(Beginning of DATA SECTION)

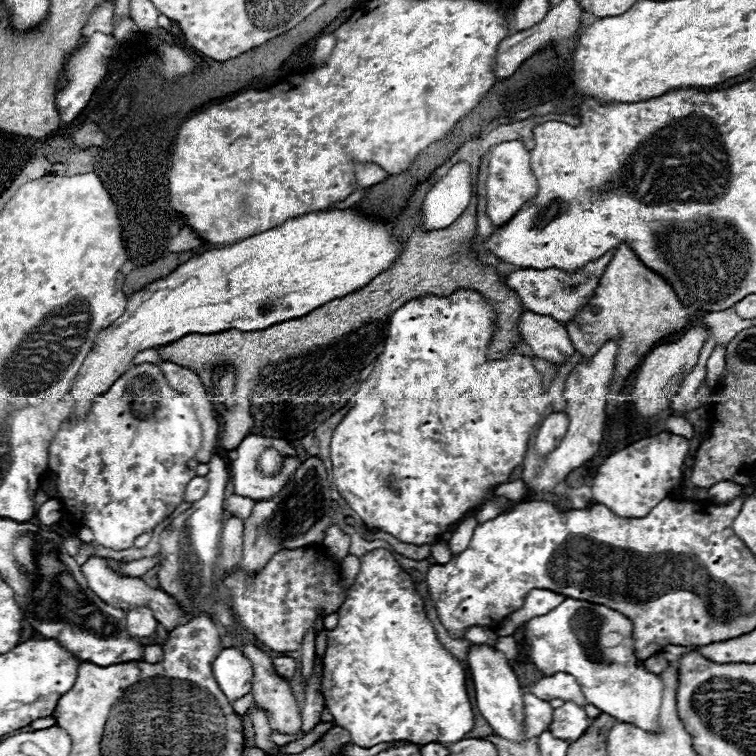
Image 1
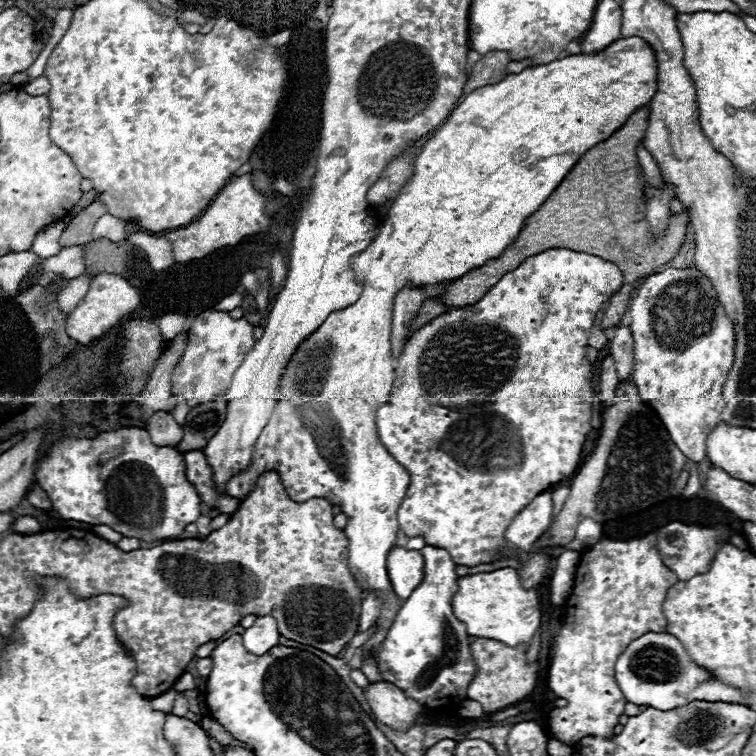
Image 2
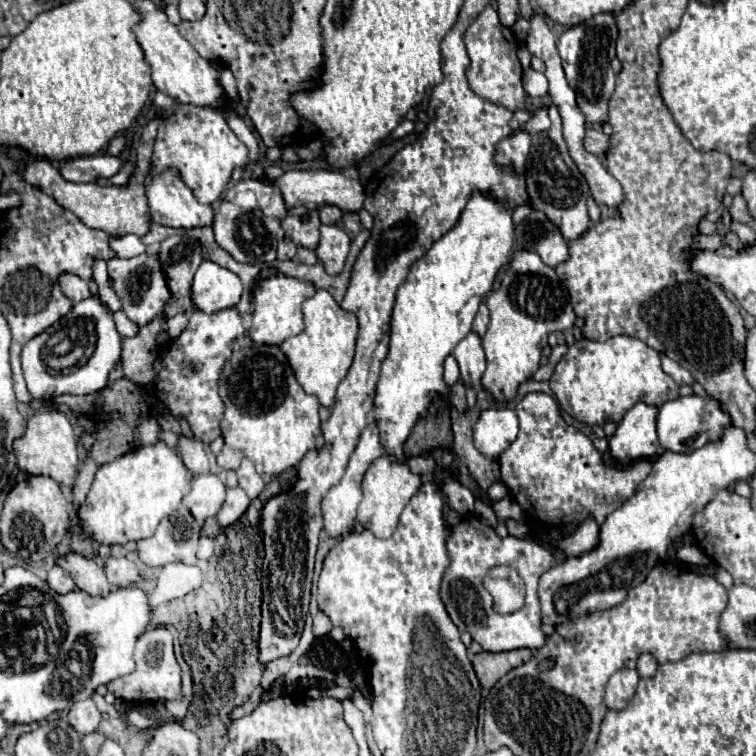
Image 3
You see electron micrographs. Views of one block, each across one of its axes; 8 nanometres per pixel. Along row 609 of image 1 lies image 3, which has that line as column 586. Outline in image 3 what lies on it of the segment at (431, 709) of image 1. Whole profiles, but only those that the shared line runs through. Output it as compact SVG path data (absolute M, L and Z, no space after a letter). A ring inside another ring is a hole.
M616 336L616 338L610 338L608 342L588 342L586 338L574 342L568 348L568 352L562 356L558 366L554 368L554 374L550 378L550 388L552 388L554 396L558 398L560 406L570 416L574 416L578 422L584 422L590 426L594 426L594 424L604 426L606 422L618 424L624 418L624 414L640 400L654 404L654 406L662 406L664 402L676 400L680 396L678 384L662 370L660 354L634 336Z

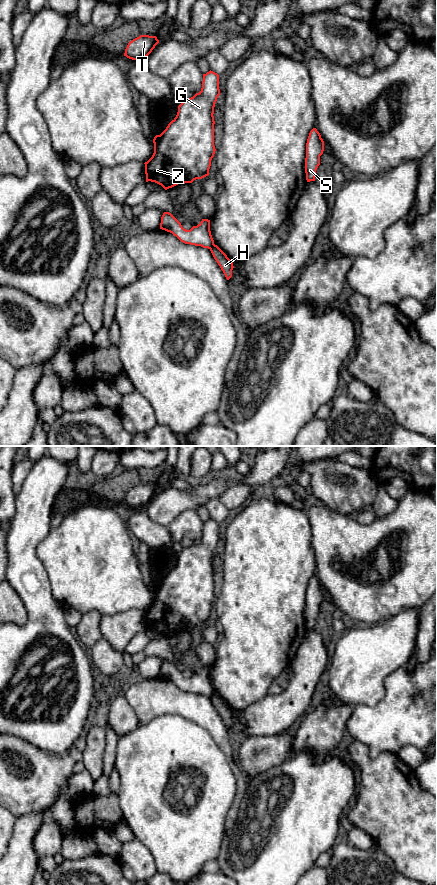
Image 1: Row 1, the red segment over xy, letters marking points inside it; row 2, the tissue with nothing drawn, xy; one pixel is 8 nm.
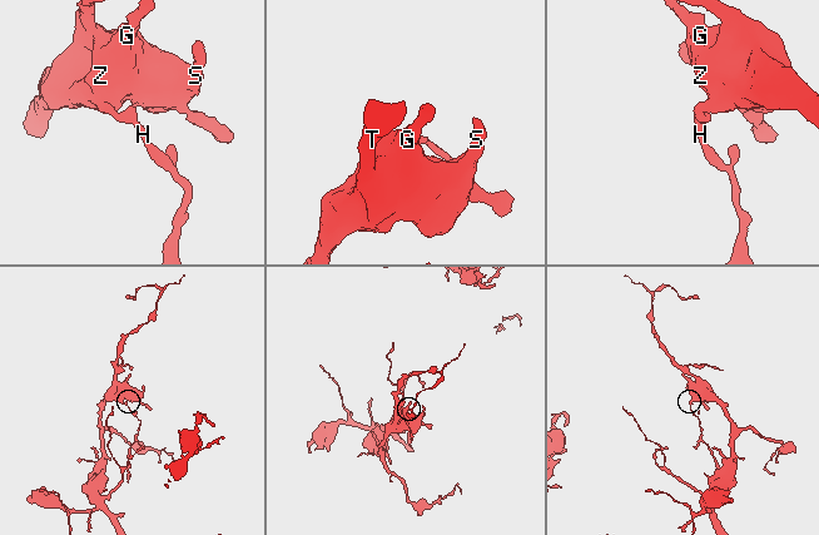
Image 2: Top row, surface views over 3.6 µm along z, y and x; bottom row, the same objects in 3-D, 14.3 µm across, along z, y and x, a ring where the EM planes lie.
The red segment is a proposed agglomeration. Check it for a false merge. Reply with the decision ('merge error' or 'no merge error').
merge error

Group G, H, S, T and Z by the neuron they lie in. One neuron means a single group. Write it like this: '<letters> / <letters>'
G S T Z / H

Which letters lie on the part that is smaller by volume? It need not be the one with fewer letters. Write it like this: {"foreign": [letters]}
{"foreign": ["H"]}

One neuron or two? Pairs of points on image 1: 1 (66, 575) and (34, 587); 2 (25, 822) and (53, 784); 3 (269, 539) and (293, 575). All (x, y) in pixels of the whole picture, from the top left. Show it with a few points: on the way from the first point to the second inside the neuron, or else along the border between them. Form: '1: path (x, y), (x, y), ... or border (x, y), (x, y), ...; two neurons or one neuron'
1: border (40, 560), (47, 573), (51, 594), (59, 603); two neurons
2: border (49, 808), (29, 812), (17, 817); two neurons
3: path (269, 548), (269, 551), (284, 566); one neuron

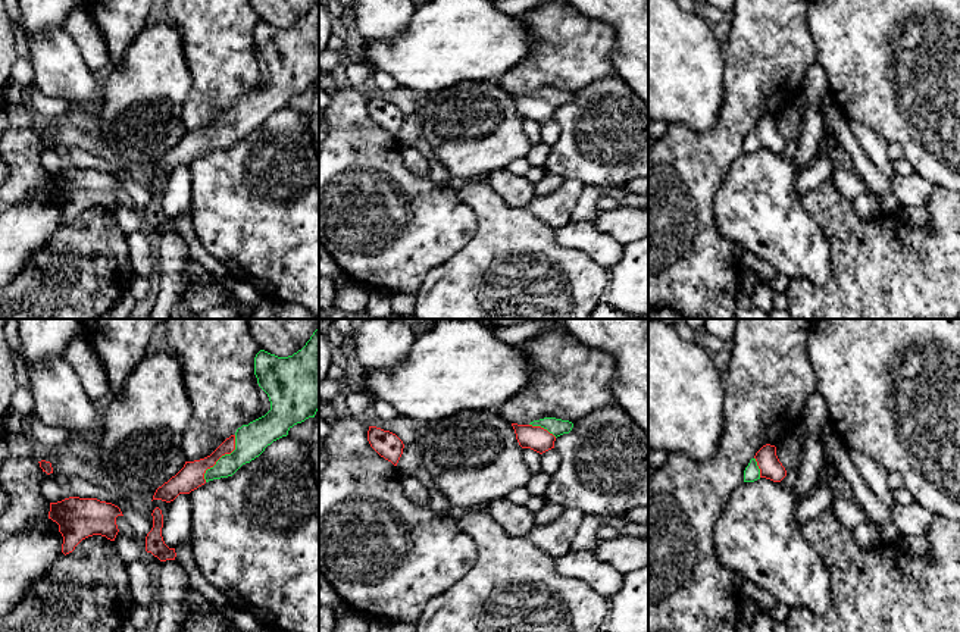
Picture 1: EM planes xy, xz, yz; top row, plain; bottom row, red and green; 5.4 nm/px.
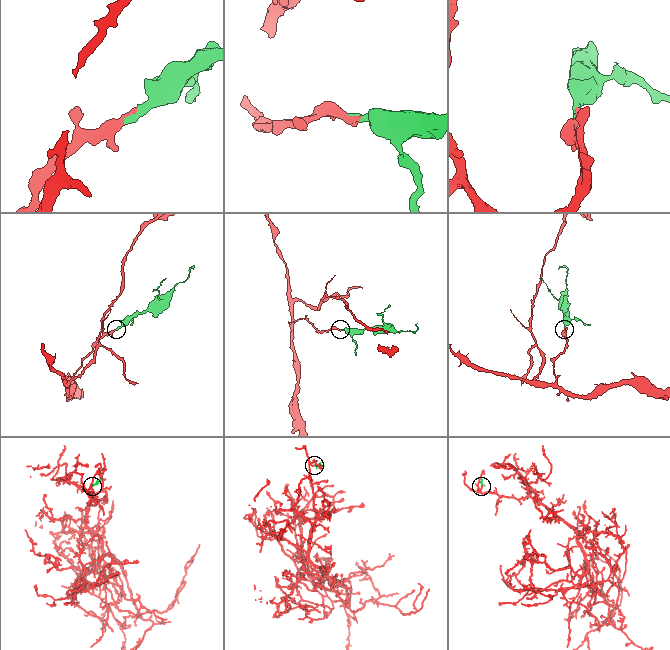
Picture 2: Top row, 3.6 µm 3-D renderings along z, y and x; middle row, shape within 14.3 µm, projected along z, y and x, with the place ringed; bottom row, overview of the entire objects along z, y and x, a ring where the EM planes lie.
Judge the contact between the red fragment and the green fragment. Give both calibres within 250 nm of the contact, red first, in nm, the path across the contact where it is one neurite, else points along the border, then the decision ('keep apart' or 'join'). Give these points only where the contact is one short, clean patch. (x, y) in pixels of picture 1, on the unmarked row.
140/180 nm | across xy (191, 147), (208, 140), (221, 127), (230, 127), (250, 110) | join

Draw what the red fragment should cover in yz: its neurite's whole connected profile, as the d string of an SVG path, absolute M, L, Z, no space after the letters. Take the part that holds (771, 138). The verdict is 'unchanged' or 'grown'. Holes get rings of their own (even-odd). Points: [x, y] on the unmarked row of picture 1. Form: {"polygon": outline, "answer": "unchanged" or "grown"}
{"polygon": "M766 115L750 131L744 141L744 153L754 153L760 148L781 153L787 147L787 141L776 126L776 118Z", "answer": "grown"}

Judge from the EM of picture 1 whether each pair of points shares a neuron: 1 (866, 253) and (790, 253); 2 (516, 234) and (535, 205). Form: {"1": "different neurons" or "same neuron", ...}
{"1": "different neurons", "2": "different neurons"}

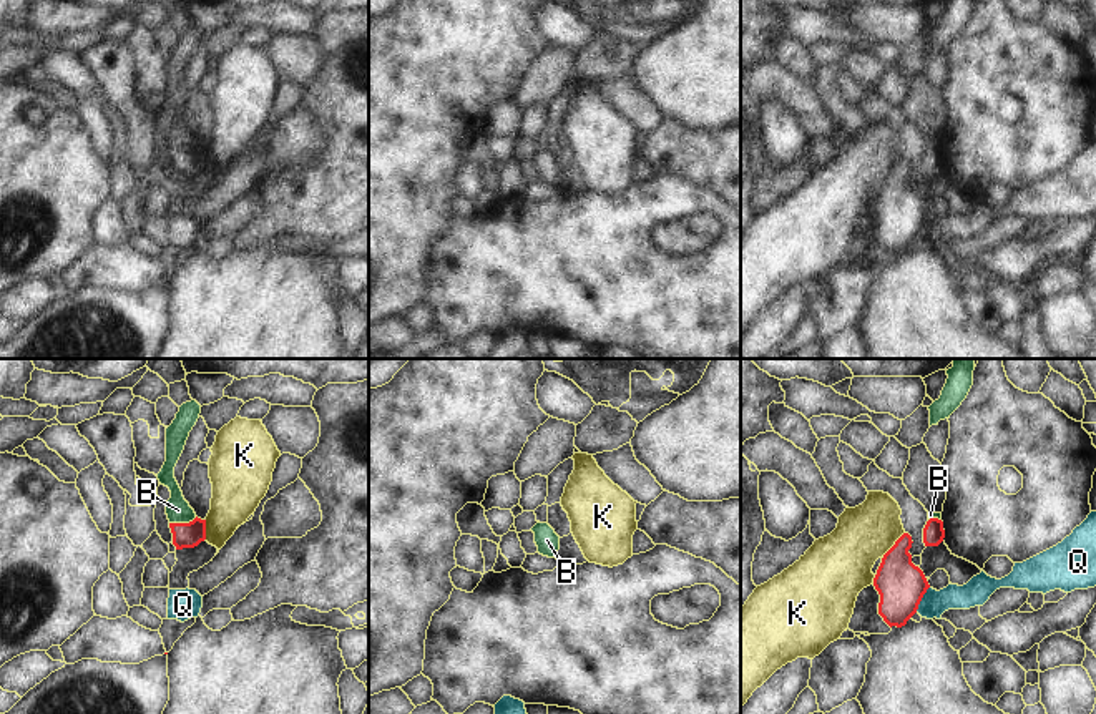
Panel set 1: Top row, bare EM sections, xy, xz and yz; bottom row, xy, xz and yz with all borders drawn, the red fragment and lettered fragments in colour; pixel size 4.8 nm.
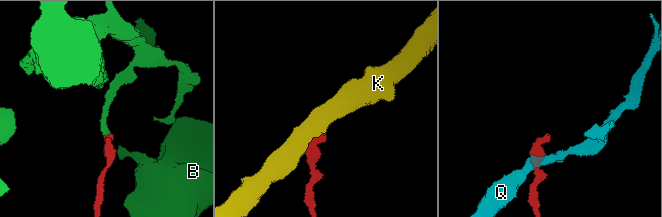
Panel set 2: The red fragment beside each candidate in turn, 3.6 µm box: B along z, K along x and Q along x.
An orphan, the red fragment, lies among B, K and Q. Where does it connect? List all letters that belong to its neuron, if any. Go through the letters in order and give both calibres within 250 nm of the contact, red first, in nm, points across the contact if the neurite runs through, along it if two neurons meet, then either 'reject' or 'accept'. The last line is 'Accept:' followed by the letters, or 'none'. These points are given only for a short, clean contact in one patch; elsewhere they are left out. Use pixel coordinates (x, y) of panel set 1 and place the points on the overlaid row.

(End of DATA SECTION)

# EXERCISE BRIEF:
Which lines run from the one that holds "Judge from the" to the final line of the records above? Return them exactly, and skip the pictures.

# FINISHED EXERCISE:
Judge from the EM of picture 1 whether each pair of points shares a neuron: 1 (866, 253) and (790, 253); 2 (516, 234) and (535, 205). Form: {"1": "different neurons" or "same neuron", ...}
{"1": "different neurons", "2": "different neurons"}

Panel set 1: Top row, bare EM sections, xy, xz and yz; bottom row, xy, xz and yz with all borders drawn, the red fragment and lettered fragments in colour; pixel size 4.8 nm.
Panel set 2: The red fragment beside each candidate in turn, 3.6 µm box: B along z, K along x and Q along x.
An orphan, the red fragment, lies among B, K and Q. Where does it connect? List all letters that belong to its neuron, if any. Go through the letters in order and give both calibres within 250 nm of the contact, red first, in nm, points across the contact if the neurite runs through, along it if two neurons meet, then either 'reject' or 'accept'. The last line is 'Accept:' followed by the letters, or 'none'. These points are given only for a short, clean contact in one patch; elsewhere they are left out. Use pixel coordinates (x, y) of panel set 1 and place the points on the overlaid row.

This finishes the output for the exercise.